Et en même temps, cela fait courir le risque de se contenter d’y faire attention une journée dans l’année pour certaines commémorations, alors que toutes les autres échappent aux radars et sont passées sous silence. Puis éventuellement de revenir au sujet un an plus tard.

 

C’est déjà cela !

En effet on ne peut pas mettre la même attention et la même intensité émotionnelle sur tout ce que nous trouvons sous la main, déjà ne pas oublier l’anniversaire de mariage frôle parfois un exploit auquel la mémoire est conviée (surtout chez les hommes).

Les journées de ceci ou de cela sont dans une chronologie de l’évolution historique la réplique du calendrier des saints, dont chaque saint patron était préposé à une clause d’assurance de bonne vie, tel saint Florian pour protéger du feu 🔥, saint Antoine spécialisé dans les retrouvailles avec des choses perdues ou sainte Rita chargée d’alléger le poids des causes désespérées.

À l’époque actuelle, les journées de ceci ou de cela supplantent allègrement le marquage chrétien.

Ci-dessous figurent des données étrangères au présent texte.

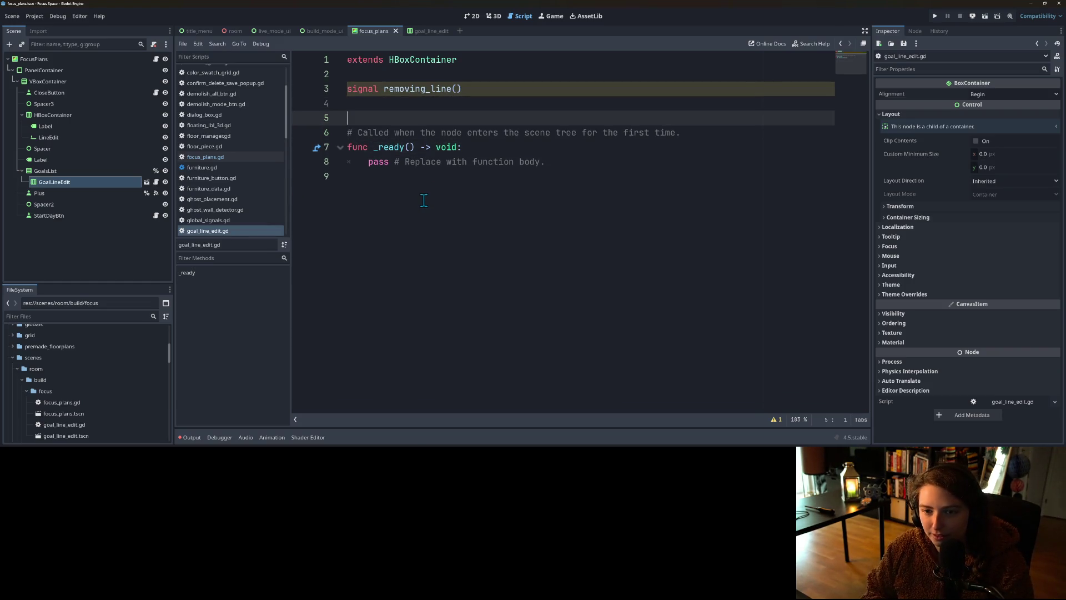
key(Up)
text(va)
key(BackSpace)
key(BackSpace)
text(var can_)
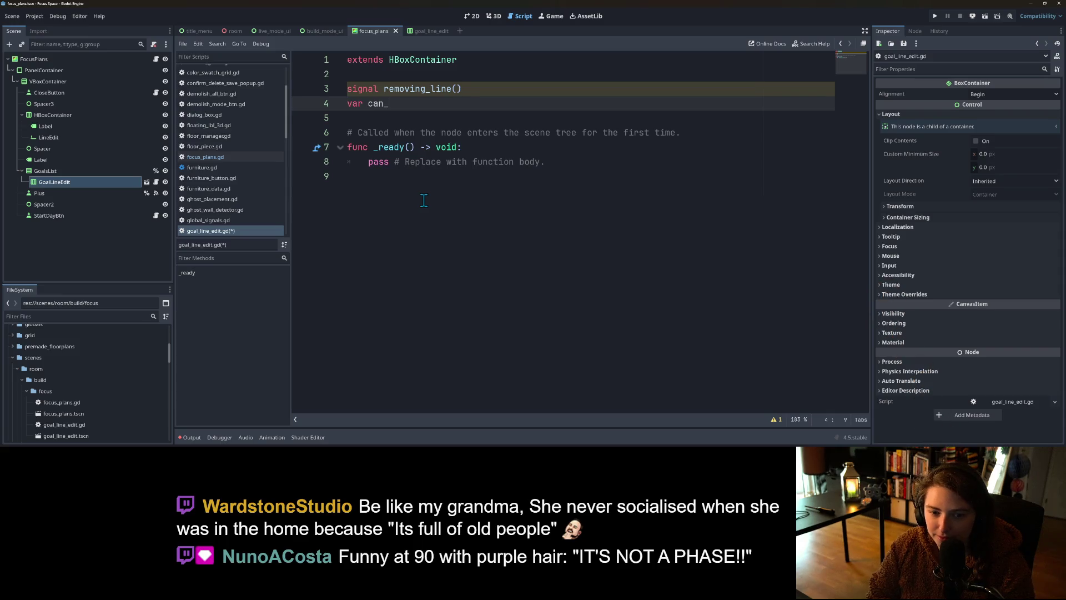
key(BackSpace)
key(BackSpace)
key(BackSpace)
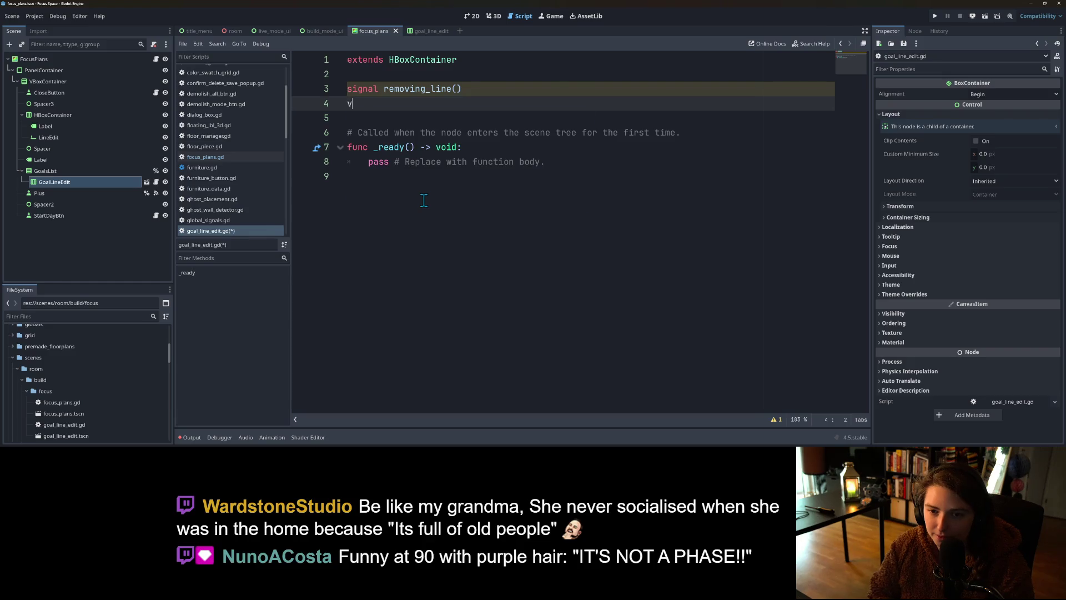
key(BackSpace)
key(BackSpace)
click(424, 200)
key(Return)
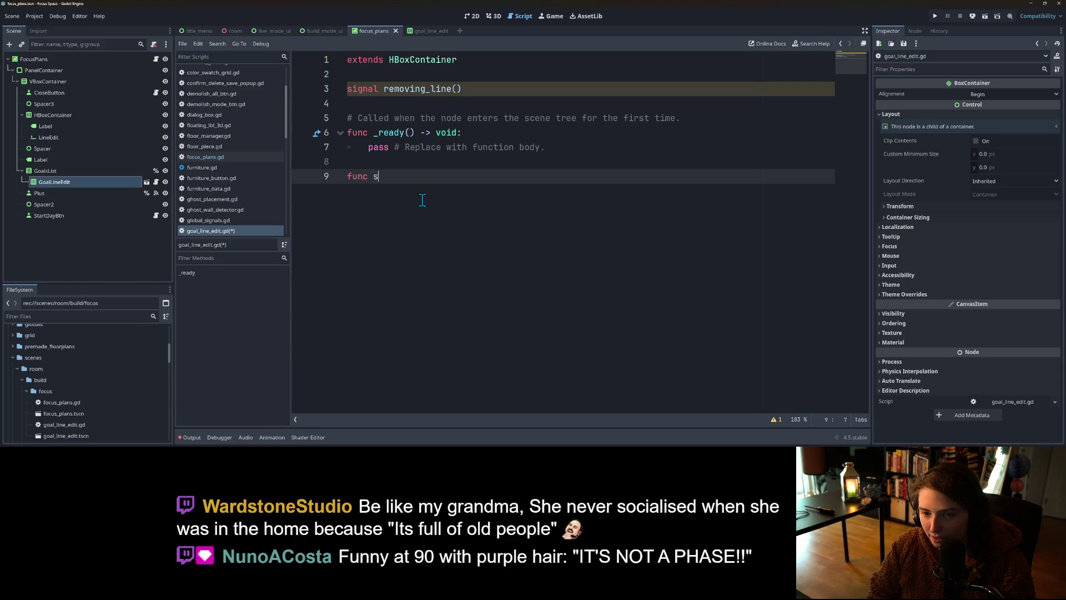
text(et_can_delete(en :)
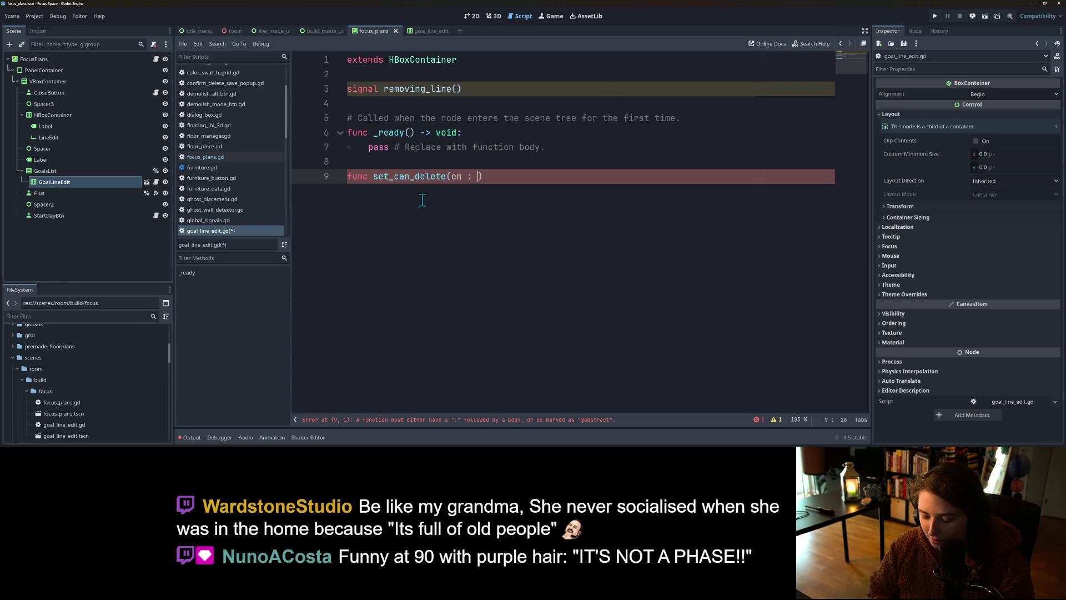
text() -)
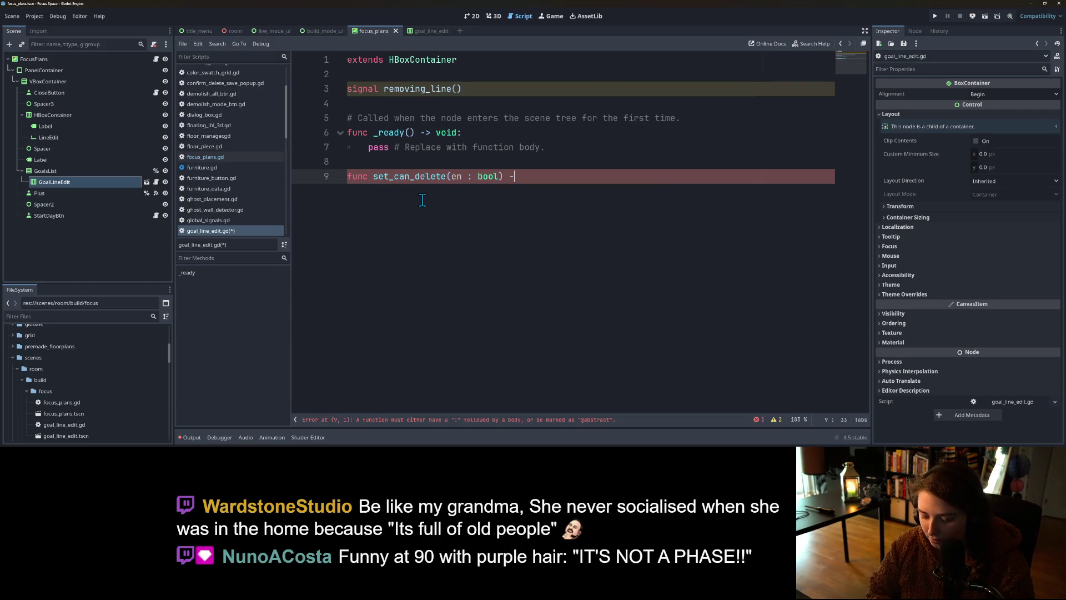
text(> void:)
key(Return)
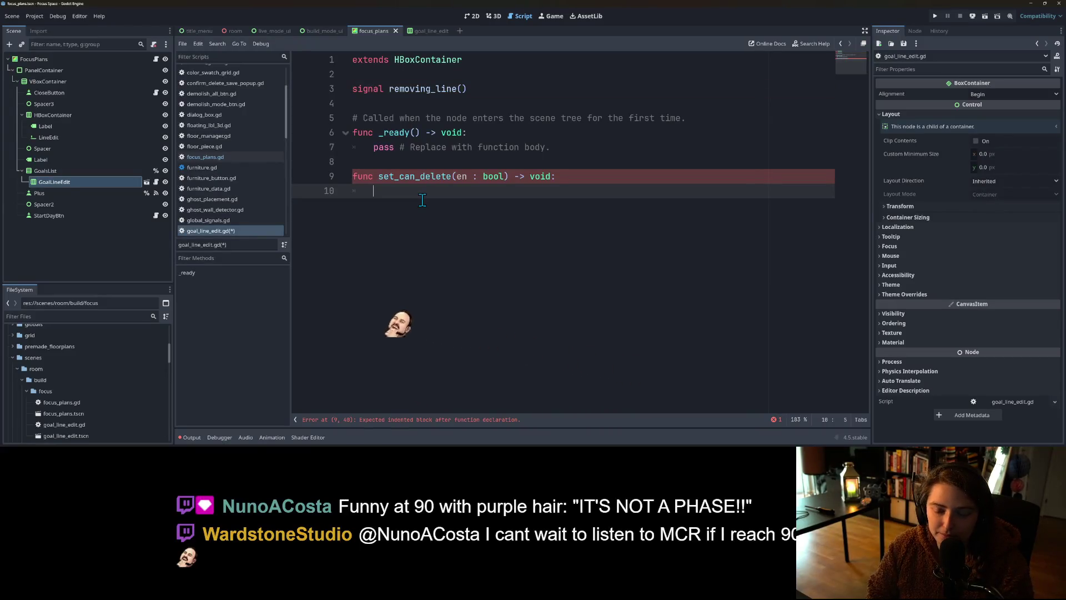
Step: Give Minus a unique name and set %Minus.disabled = not en in the function, then save
click(428, 33)
right_click(49, 81)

Les chrétiens pour ne pas se faire distancer par de telles nouvelles pratiques qui rejoignent et augmentent même les pratiques bien païennes (qualifiées comme telles par les chrétiens), leur emboîtent le pas.

De façon boiteuse d’abord, de bon aloi ensuite, pour finalement s’y mettre dans la course pour savoir qui serait plus original et qui remporterait le plus grand succès en termes d’audience et de participation.

Tout en faisant semblant de ne pas tenir compte de l’initiative d’en face. C’est ainsi que va procéder Pie XII en 1955 instituant la fête patronale des artisans. Ainsi saint Joseph sera mis à l’honneur comme patron chrétien des travailleurs le 1 mai. Et des exemples dans l’autre sens ne manquent pas non plus.

Le 21 mai est cette année la journée des médias et de la communication, journée lancée par le pape François sur un thème qui lui ressemble tant : “Parler avec le cœur. Selon la vérité dans la charité.”

Le Pape estime que communiquer « à cœur et à bras ouverts» n’est pas l’affaire de quelques-uns, mais la responsabilité de tous. Comme pour beaucoup d’autres domaines de la vie en Eglise et de la société.

 

Parler avec le cœur, selon la vérité dans la charité, cela doit me ressembler aussi quelque part.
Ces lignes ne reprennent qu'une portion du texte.